- [What you have to do]: Images are to be excluded, and the rest of the data repeated exactly.

------ Data extracts ------

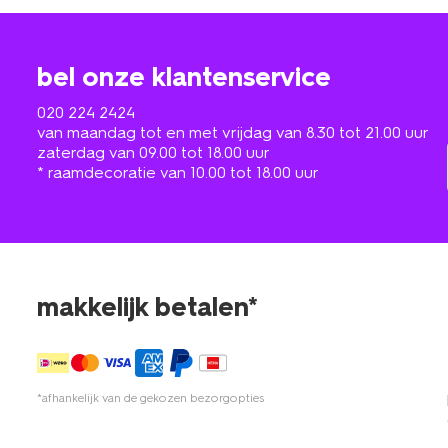
bel onze klantenservice
020 224 2424
van maandag tot en met vrijdag van 8.30 tot 21.00 uur
zaterdag van 09.00 tot 18.00 uur
* raamdecoratie van 10.00 tot 18.00 uur
makkelijk betalen*
*afhankelijk van de gekozen bezorgopties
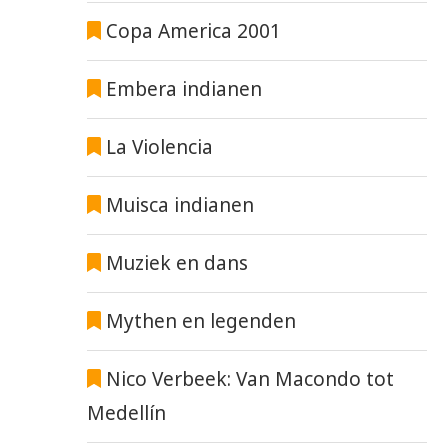
Copa America 2001
Embera indianen
La Violencia
Muisca indianen
Muziek en dans
Mythen en legenden
Nico Verbeek: Van Macondo tot
Medellín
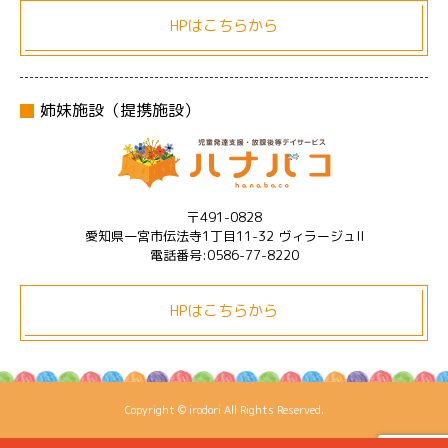
HPはこちらから
姉妹施設（提携施設）
〒491-0828
愛知県一宮市伝法寺1丁目11-32 ヴィラージュII
電話番号:0586-77-8220
HPはこちらから
Copyright © irodori All Rights Reserved.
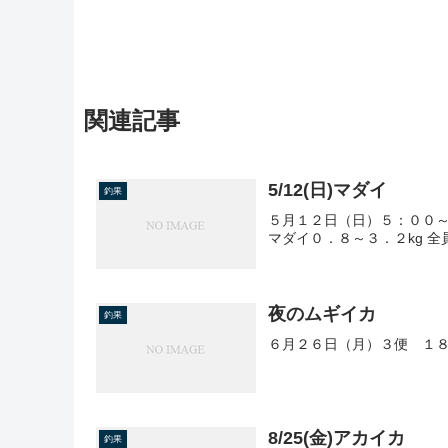
関連記事
5/12(日)マダイ
釣果
５月１２日（日）５：００～
マダイ０．８～３．２kg 
夜のムギイカ
釣果
６月２６日（月）３便 １８
8/25(金)アカイカ
釣果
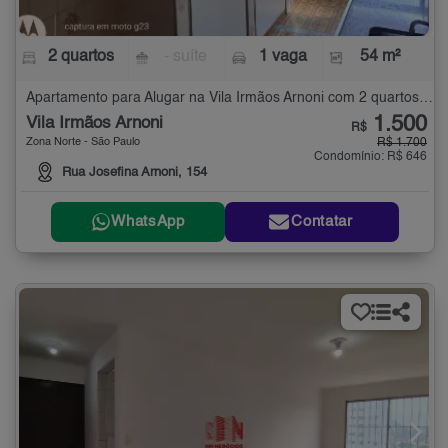
2 quartos
- suíte
1 vaga
54 m²
Apartamento para Alugar na Vila Irmãos Arnoni com 2 quartos - 54 m²
1.500
Vila Irmãos Arnoni
R$
Zona Norte - São Paulo
R$ 1.700
Condomínio: R$ 646
Rua Josefina Arnoni, 154
WhatsApp
Contatar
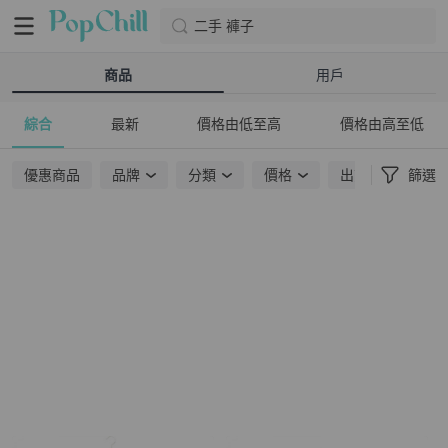
二手 褲子
商品
用戶
綜合
最新
價格由低至高
價格由高至低
優惠商品
品牌
分類
價格
出貨地點
篩選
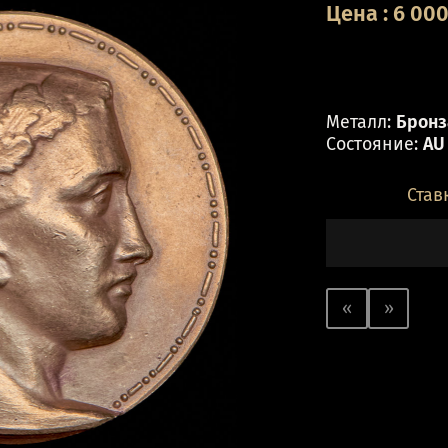
Цена
:
6 00
Металл:
Бронза
Состояние:
AU
Став
«
»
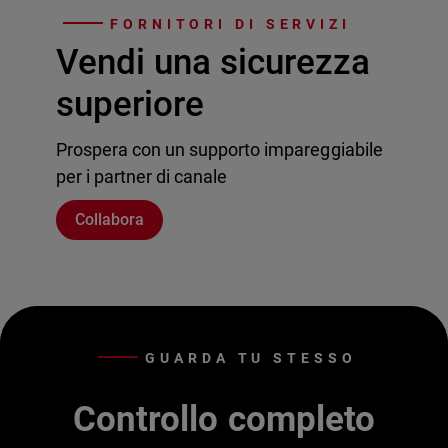
FORNITORI DI SERVIZI
Vendi una sicurezza
superiore
Prospera con un supporto impareggiabile
per i partner di canale
Collabora
GUARDA TU STESSO
Controllo completo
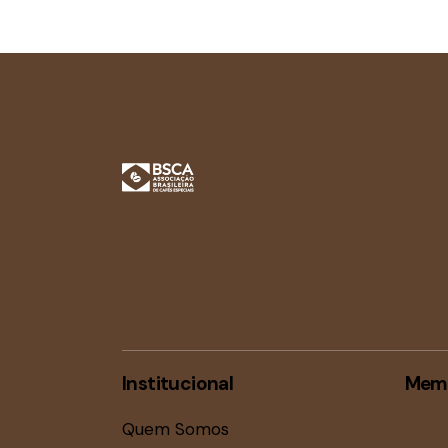
Institucional
Mem
Quem Somos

------

- [Result of this task]:
bel onze klantenservice
020 224 2424
van maandag tot en met vrijdag van 8.30 tot 21.00 uur
zaterdag van 09.00 tot 18.00 uur
* raamdecoratie van 10.00 tot 18.00 uur
makkelijk betalen*
*afhankelijk van de gekozen bezorgopties
Copa America 2001
Embera indianen
La Violencia
Muisca indianen
Muziek en dans
Mythen en legenden
Nico Verbeek: Van Macondo tot
Medellín
HPはこちらから
姉妹施設（提携施設）
〒491-0828
愛知県一宮市伝法寺1丁目11-32 ヴィラージュII
電話番号:0586-77-8220
HPはこちらから
Copyright © irodori All Rights Reserved.
関連記事
5/12(日)マダイ
釣果
５月１２日（日）５：００～
マダイ０．８～３．２kg 
夜のムギイカ
釣果
６月２６日（月）３便 １８
8/25(金)アカイカ
釣果
2 quartos
- suíte
1 vaga
54 m²
Apartamento para Alugar na Vila Irmãos Arnoni com 2 quartos - 54 m²
1.500
Vila Irmãos Arnoni
R$
Zona Norte - São Paulo
R$ 1.700
Condomínio: R$ 646
Rua Josefina Arnoni, 154
WhatsApp
Contatar
二手 褲子
商品
用戶
綜合
最新
價格由低至高
價格由高至低
優惠商品
品牌
分類
價格
出貨地點
篩選
Цена
:
6 00
Металл:
Бронза
Состояние:
AU
Став
«
»
FORNITORI DI SERVIZI
Vendi una sicurezza
superiore
Prospera con un supporto impareggiabile
per i partner di canale
Collabora
GUARDA TU STESSO
Controllo completo
Institucional
Mem
Quem Somos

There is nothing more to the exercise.